### Data ###

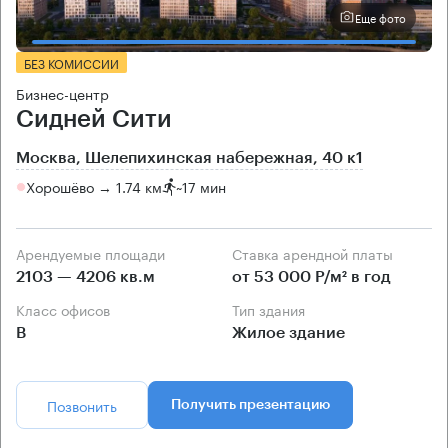
Еще фото
БЕЗ КОМИССИИ
Бизнес-центр
Сидней Сити
Москва, Шелепихинская набережная, 40 к1
Хорошёво → 1.74 км
~
17 мин
Арендуемые площади
Ставка арендной платы
2103 — 4206 кв.м
от 53 000 Р/м² в год
Класс офисов
Тип здания
B
Жилое здание
Позвонить
Получить презентацию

###

== Task requirements ==
Starting at the line with "Ставка арендной платы", restate each line through the end of the records, both ends included, and stop there.

== Response ==
Ставка арендной платы
2103 — 4206 кв.м
от 53 000 Р/м² в год
Класс офисов
Тип здания
B
Жилое здание
Позвонить
Получить презентацию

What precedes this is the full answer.